Il hausse les épaules avec désinvolture.
– Ton pseudo, répond-il enfin. 1991, je suppose que c'est l'année de ta naissance ? Comme on est en avril, il y avait plus de chance que ton anniversaire tombe après qu'avant, donc vingt-cinq ans.
– Oh !
Je me masse le front comme si j'étais prise d'une migraine soudaine.
– Trop de maths pour moi, là.
Andrew s'esclaffe.
– Ah ouais donc vraiment, à part le français, t'as rien écouté en cours toi !
– Ne te moque pas, je pouffe. Les maths, c'est l'invention du diable, et je pèse mes mots. J'ai arrêté d'essayer quand ils ont mélangé les chiffres et les lettres.

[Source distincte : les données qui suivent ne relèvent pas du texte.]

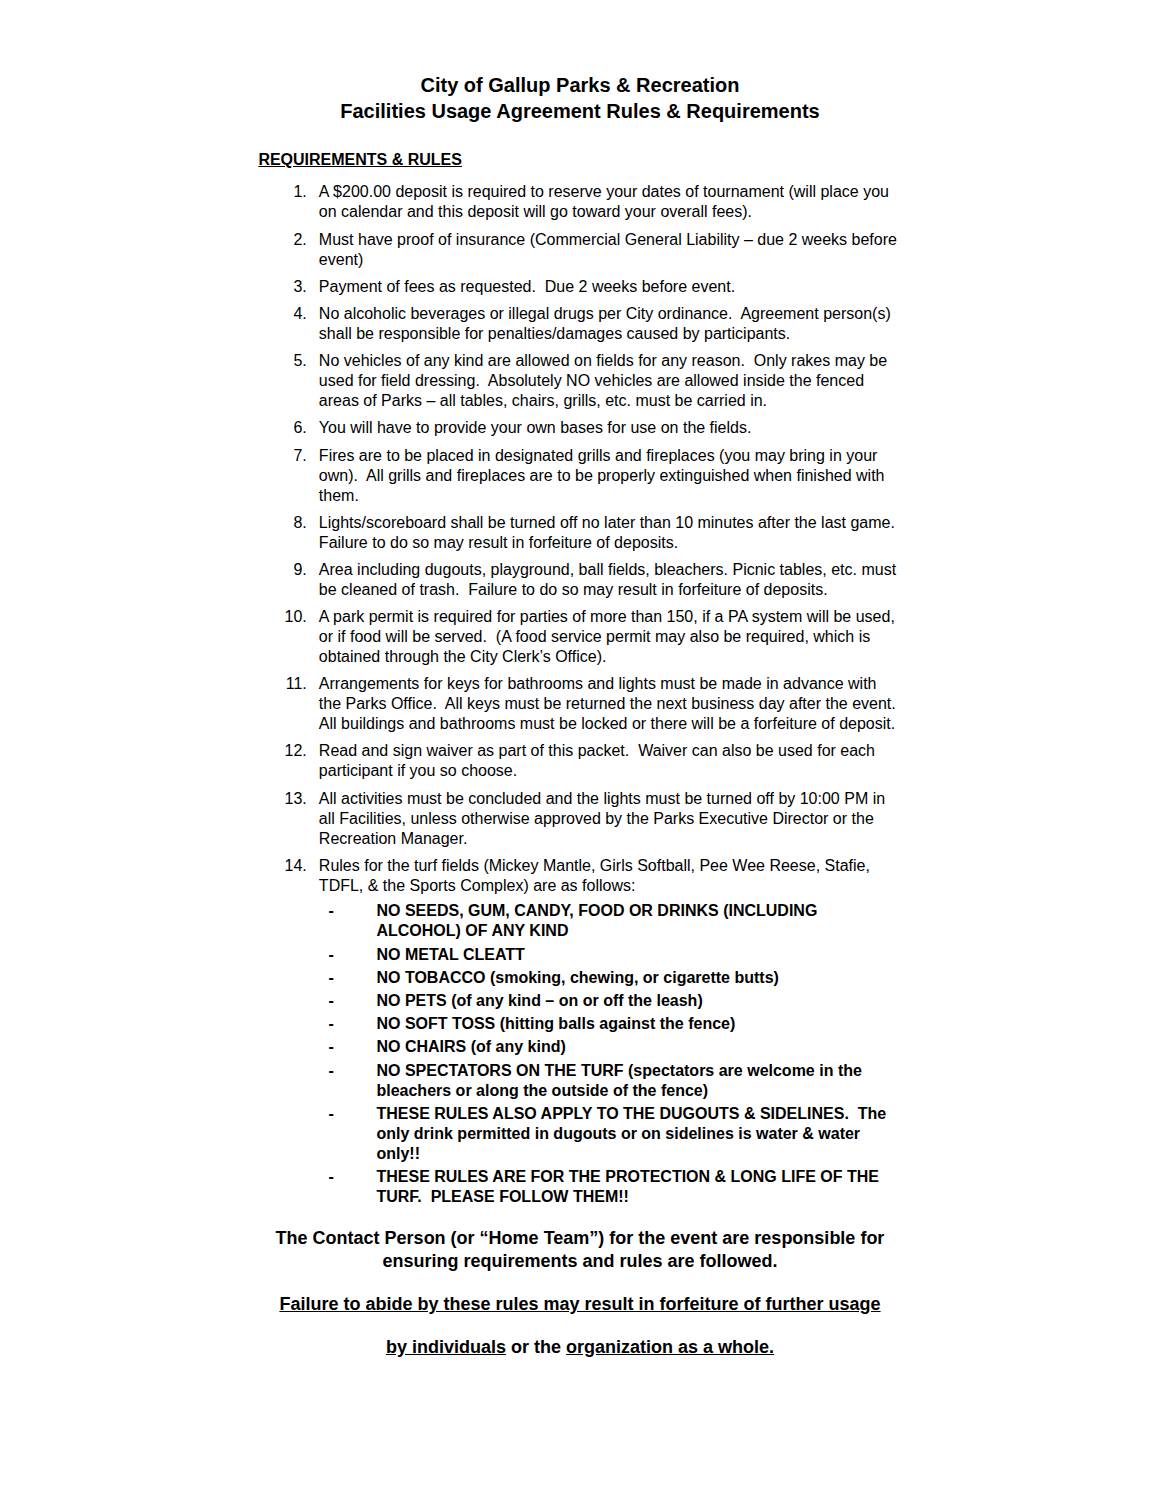City of Gallup Parks & Recreation
Facilities Usage Agreement Rules & Requirements
REQUIREMENTS & RULES
A $200.00 deposit is required to reserve your dates of tournament (will place you on calendar and this deposit will go toward your overall fees).
Must have proof of insurance (Commercial General Liability – due 2 weeks before event)
Payment of fees as requested. Due 2 weeks before event.
No alcoholic beverages or illegal drugs per City ordinance. Agreement person(s) shall be responsible for penalties/damages caused by participants.
No vehicles of any kind are allowed on fields for any reason. Only rakes may be used for field dressing. Absolutely NO vehicles are allowed inside the fenced areas of Parks – all tables, chairs, grills, etc. must be carried in.
You will have to provide your own bases for use on the fields.
Fires are to be placed in designated grills and fireplaces (you may bring in your own). All grills and fireplaces are to be properly extinguished when finished with them.
Lights/scoreboard shall be turned off no later than 10 minutes after the last game. Failure to do so may result in forfeiture of deposits.
Area including dugouts, playground, ball fields, bleachers. Picnic tables, etc. must be cleaned of trash. Failure to do so may result in forfeiture of deposits.
A park permit is required for parties of more than 150, if a PA system will be used, or if food will be served. (A food service permit may also be required, which is obtained through the City Clerk’s Office).
Arrangements for keys for bathrooms and lights must be made in advance with the Parks Office. All keys must be returned the next business day after the event. All buildings and bathrooms must be locked or there will be a forfeiture of deposit.
Read and sign waiver as part of this packet. Waiver can also be used for each participant if you so choose.
All activities must be concluded and the lights must be turned off by 10:00 PM in all Facilities, unless otherwise approved by the Parks Executive Director or the Recreation Manager.
Rules for the turf fields (Mickey Mantle, Girls Softball, Pee Wee Reese, Stafie, TDFL, & the Sports Complex) are as follows:
NO SEEDS, GUM, CANDY, FOOD OR DRINKS (INCLUDING ALCOHOL) OF ANY KIND
NO METAL CLEATT
NO TOBACCO (smoking, chewing, or cigarette butts)
NO PETS (of any kind – on or off the leash)
NO SOFT TOSS (hitting balls against the fence)
NO CHAIRS (of any kind)
NO SPECTATORS ON THE TURF (spectators are welcome in the bleachers or along the outside of the fence)
THESE RULES ALSO APPLY TO THE DUGOUTS & SIDELINES. The only drink permitted in dugouts or on sidelines is water & water only!!
THESE RULES ARE FOR THE PROTECTION & LONG LIFE OF THE TURF. PLEASE FOLLOW THEM!!
The Contact Person (or “Home Team”) for the event are responsible for ensuring requirements and rules are followed.
Failure to abide by these rules may result in forfeiture of further usage
by individuals or the organization as a whole.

Je pousse un long soupir au souvenir des heures passées à essayer de comprendre les cours, les exercices. Je n'ai jamais été très scientifique, j'ai toujours plutôt préféré les matières littéraires, bien que je sois une quiche en histoire et en géographie. Même comme ça je reste mieux calée que certains de mes confrères, entendons-nous bien.
– Compréhensible, avance Andrew avec un grand sourire. Quand j'étais petit, à l'école, mon prof avait coutume de dire qu'on ne mélange pas les torchons et les serviettes. On avait interdiction de calculer des quantités de patates avec des carottes, par exemple.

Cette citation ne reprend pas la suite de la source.